## WHAT IS BEING ASKED
In the entries below, the lines from the one with "Figure 1. Arcuate" through the one with "Figure 2. Inflammatory" are to be copied exactly; both ends count.

## PROVIDED DATA
>>>>

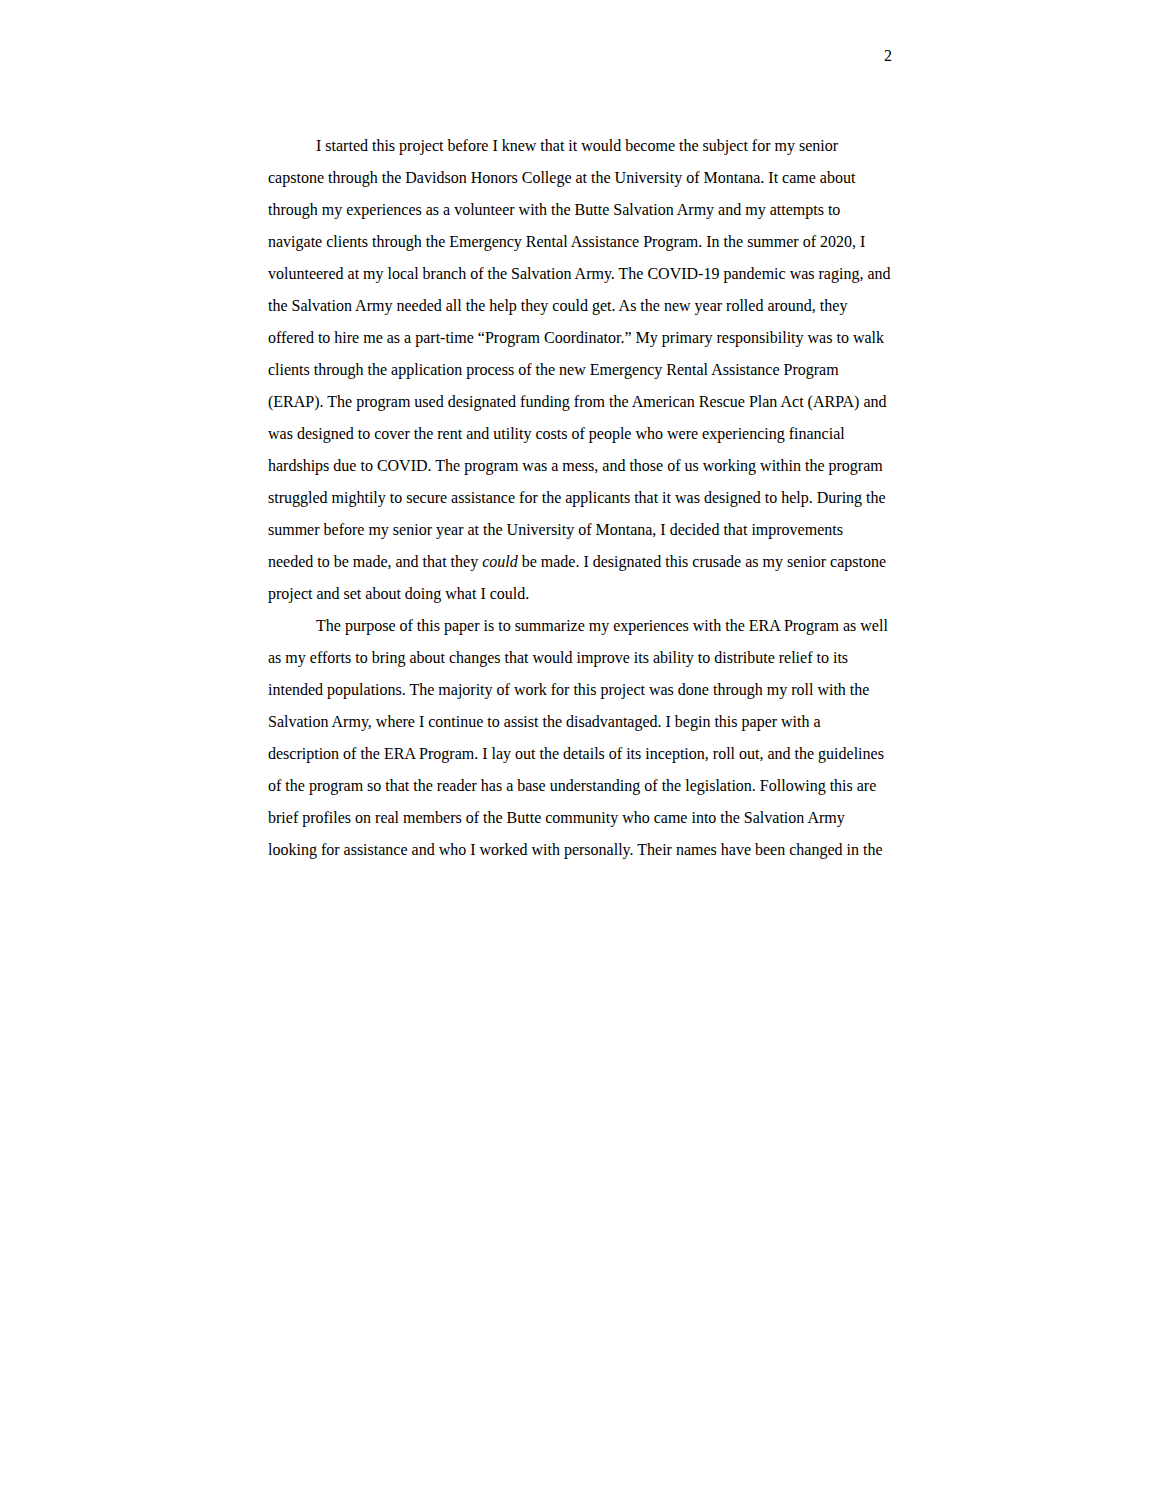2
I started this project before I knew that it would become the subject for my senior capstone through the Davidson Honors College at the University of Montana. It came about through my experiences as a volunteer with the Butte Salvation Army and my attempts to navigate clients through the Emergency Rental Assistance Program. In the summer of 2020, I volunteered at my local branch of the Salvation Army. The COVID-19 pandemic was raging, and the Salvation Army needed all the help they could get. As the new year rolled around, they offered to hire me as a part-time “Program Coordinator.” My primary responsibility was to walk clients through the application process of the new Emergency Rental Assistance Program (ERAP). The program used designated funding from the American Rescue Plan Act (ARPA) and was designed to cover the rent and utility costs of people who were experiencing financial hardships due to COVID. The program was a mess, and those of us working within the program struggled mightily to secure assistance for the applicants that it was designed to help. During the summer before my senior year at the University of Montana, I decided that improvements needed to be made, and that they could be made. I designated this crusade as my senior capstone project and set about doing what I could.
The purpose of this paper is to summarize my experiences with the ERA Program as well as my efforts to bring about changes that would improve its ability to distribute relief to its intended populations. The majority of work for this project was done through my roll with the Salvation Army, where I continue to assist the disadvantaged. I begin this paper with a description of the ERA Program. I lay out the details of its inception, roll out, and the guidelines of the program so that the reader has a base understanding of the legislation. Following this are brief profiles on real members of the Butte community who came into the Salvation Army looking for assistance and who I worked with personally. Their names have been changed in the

<<<<
>>>>

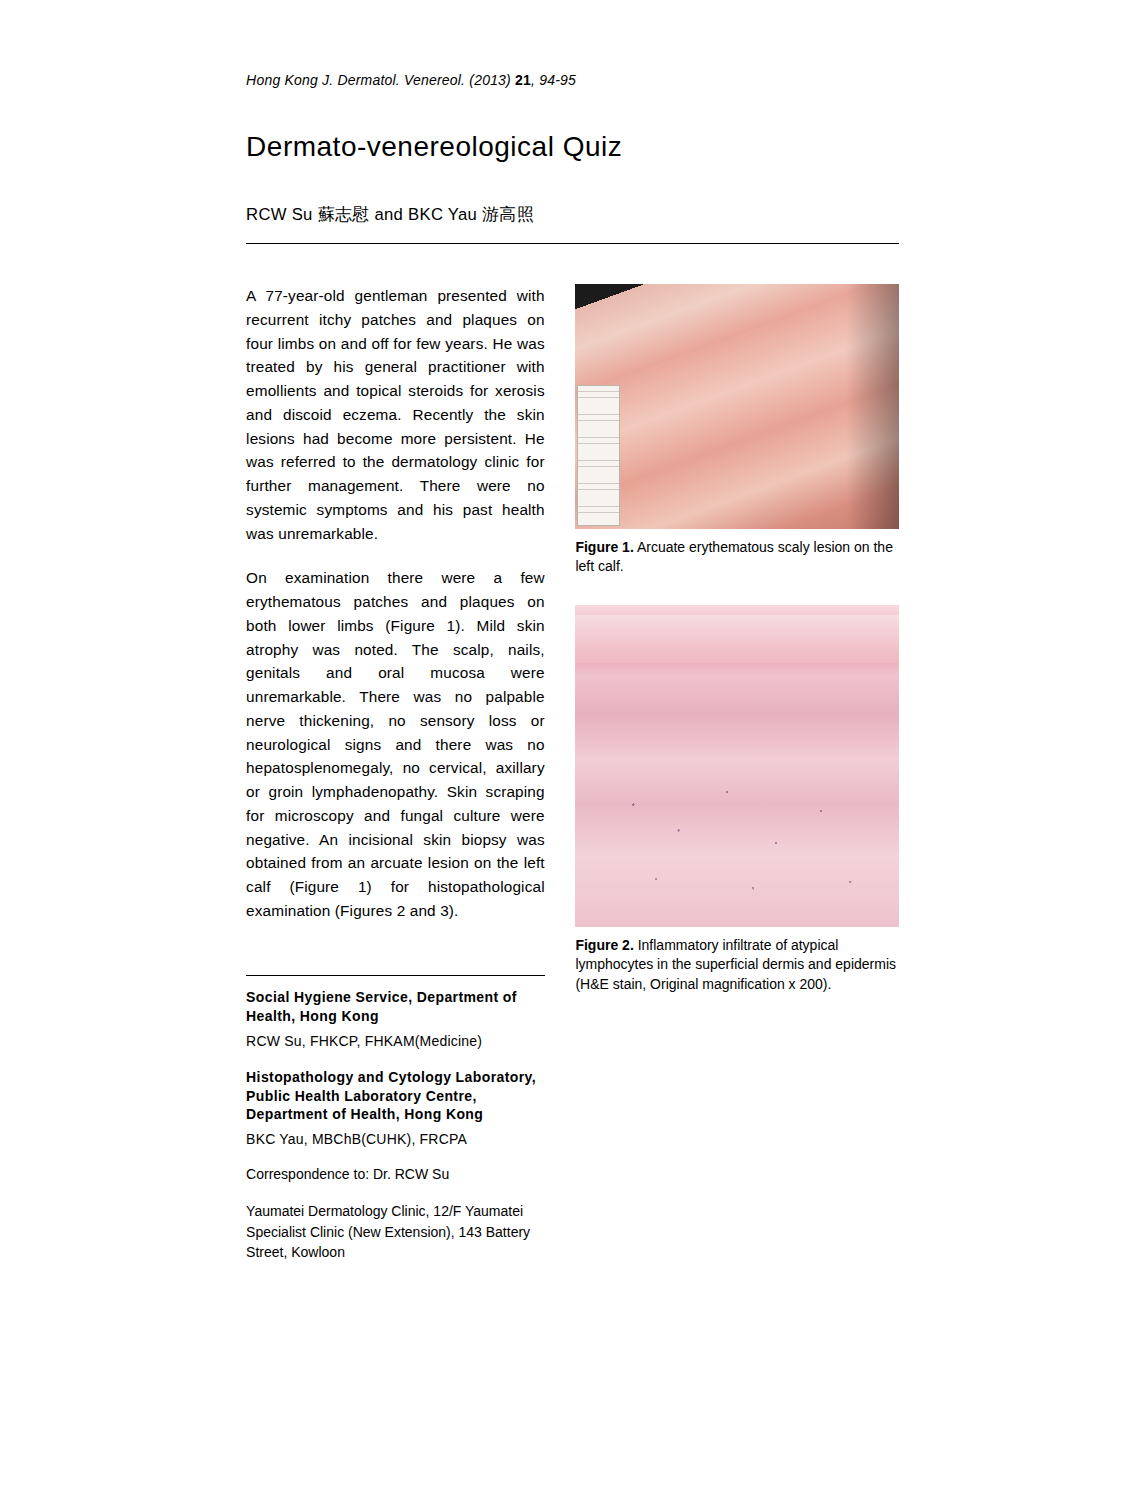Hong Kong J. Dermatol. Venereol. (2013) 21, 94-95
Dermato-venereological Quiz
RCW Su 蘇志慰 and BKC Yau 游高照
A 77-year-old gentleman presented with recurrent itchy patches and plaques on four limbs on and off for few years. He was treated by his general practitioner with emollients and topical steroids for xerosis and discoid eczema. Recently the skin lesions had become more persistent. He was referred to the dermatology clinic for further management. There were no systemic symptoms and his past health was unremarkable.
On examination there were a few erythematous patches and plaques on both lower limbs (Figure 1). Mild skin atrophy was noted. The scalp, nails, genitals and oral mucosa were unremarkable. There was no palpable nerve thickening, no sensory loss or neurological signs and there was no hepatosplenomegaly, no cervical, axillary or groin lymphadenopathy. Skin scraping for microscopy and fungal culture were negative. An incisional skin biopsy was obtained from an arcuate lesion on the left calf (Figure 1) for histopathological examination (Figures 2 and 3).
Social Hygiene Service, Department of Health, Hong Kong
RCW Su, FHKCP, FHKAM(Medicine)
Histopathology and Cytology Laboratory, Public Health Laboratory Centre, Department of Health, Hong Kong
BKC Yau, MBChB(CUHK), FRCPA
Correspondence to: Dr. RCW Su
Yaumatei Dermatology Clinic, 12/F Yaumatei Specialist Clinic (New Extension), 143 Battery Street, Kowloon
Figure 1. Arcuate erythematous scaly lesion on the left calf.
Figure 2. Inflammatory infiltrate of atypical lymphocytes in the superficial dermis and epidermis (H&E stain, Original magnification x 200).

<<<<

## RESPONSE TO THIS EXERCISE
Figure 1. Arcuate erythematous scaly lesion on the left calf.
Figure 2. Inflammatory infiltrate of atypical lymphocytes in the superficial dermis and epidermis (H&E stain, Original magnification x 200).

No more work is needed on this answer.